Mr Peretz, who joined a visit by the state President Moshe Katsav after Mr Moyal threatened direct action by residents to block anyone ­ including the Defence Minister ­ from entering or leaving the town for 24 hours ­ declared: "I will do everything possible in order to avoid an escalation because it would lead to days of Qassam barrages." Mr Peretz has not ruled out an unexploded Israeli shell as the cause of the deaths in Gaza 10 days ago.

But he strongly hinted he would step up air strikes against Gaza militants if the rockets did not stop. "We definitely intend to stop the firing of rockets towards Israel," he asserted.

Earlier, Mr Moyal declared: "This is a government which cannot protect the lives of its citizens. After disengagement all the leaders declared on the front pages of the Israeli media that Israel would now have more security. Since then there have been more than 1,000 Qassams, and a Sderot man is fighting for his life in hospital."

Mr Moyal said the United States had set an example by invading Afganistan after 11 September and added: "If it was the Americans who lived in Sderot, there would not be a building standing in Gaza."

A total of five residents have been killed by Qassams in the past five years. While the toll is dwarfed by the far greater loss of Palestinian civilian life in Gaza, residents ­ by no means all critics of Mr Peretz ­ said that everyone's nerves were at breaking point.

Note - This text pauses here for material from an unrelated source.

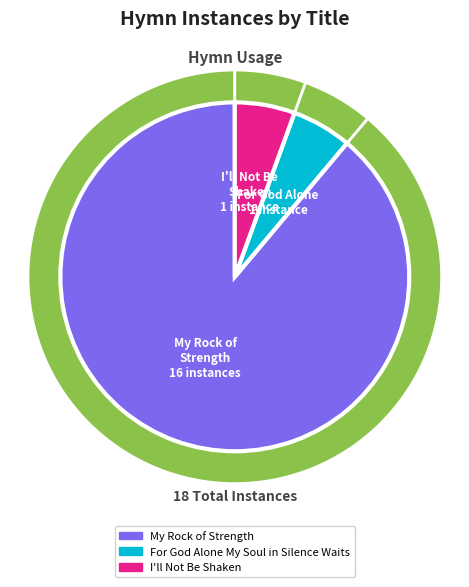

To the nearest percent, what percentage of the pie is My Rock of Strength?

89%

At a protest tent near the Defence Minister's home, where nine residents are on hunger strike ­ taking only liquids ­ Rami Cohen, 66, said it was a "miracle" that the death toll was not higher. If a recent rocket had landed seven metres from where it fell three weeks ago, "the children playing nearby would have all been killed".

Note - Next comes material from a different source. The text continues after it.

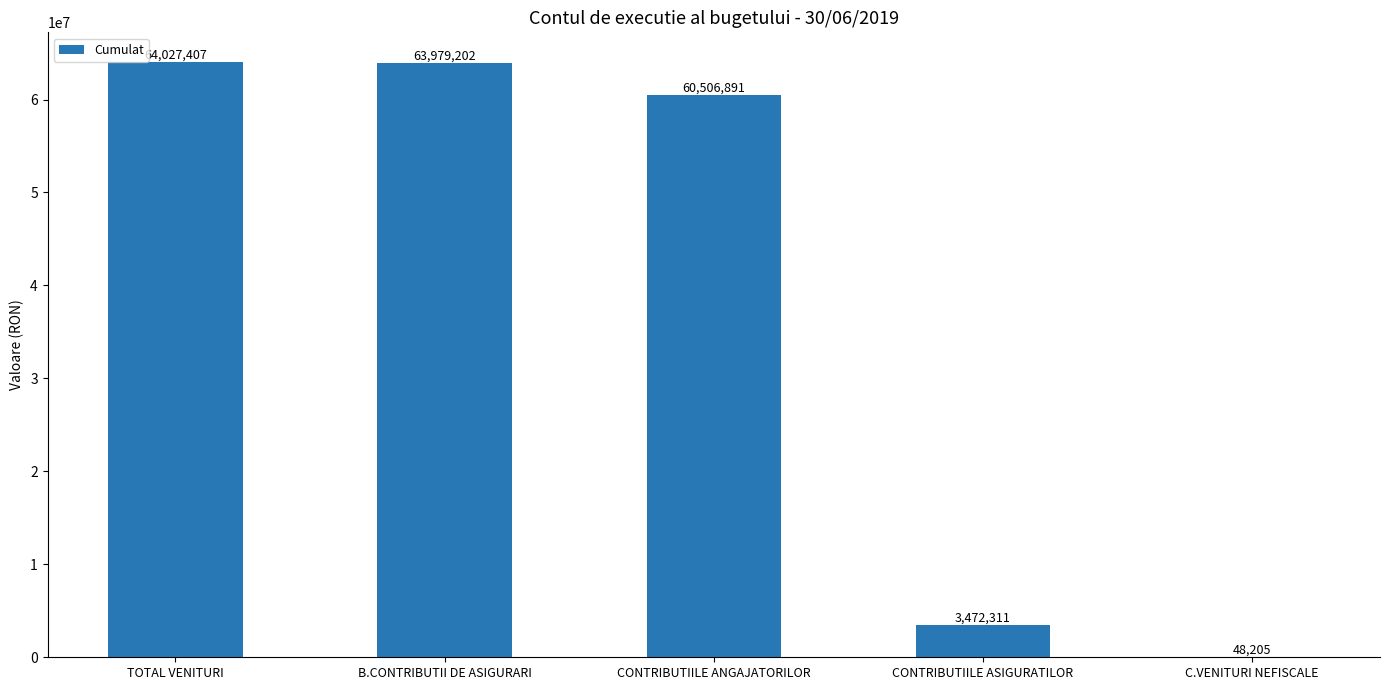

The chart shows a value of 95485974 at CONTRIBUTIILE ANGAJATORILOR. True or false?

False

Jack Cohen, 70, a relative, said: "I have been through most of Israel's wars. I have never been as frightened as this. I am frightened for my children and my grandchildren. A Qassam fell in my garden. Thank God the children were not there."

Moshe Cohen, 72, another relative originally from Morocco, and chairman of the local pensioners' association, said: "I don't want people to think we don't want peace with the Palestinians because of the Qassams. We all want peace.

"But you see how the world is talking about the Ghalia family [killed in the Gaza beach explosion] when it is not clear we did it. Who pays attention to our problems? Who knows about them?"

One of the hunger strikers, Sima Haddad, aged 33, said: "The army should use more force. For five years there has been no solution for Sderot. The army should go into Gaza and scrub them out."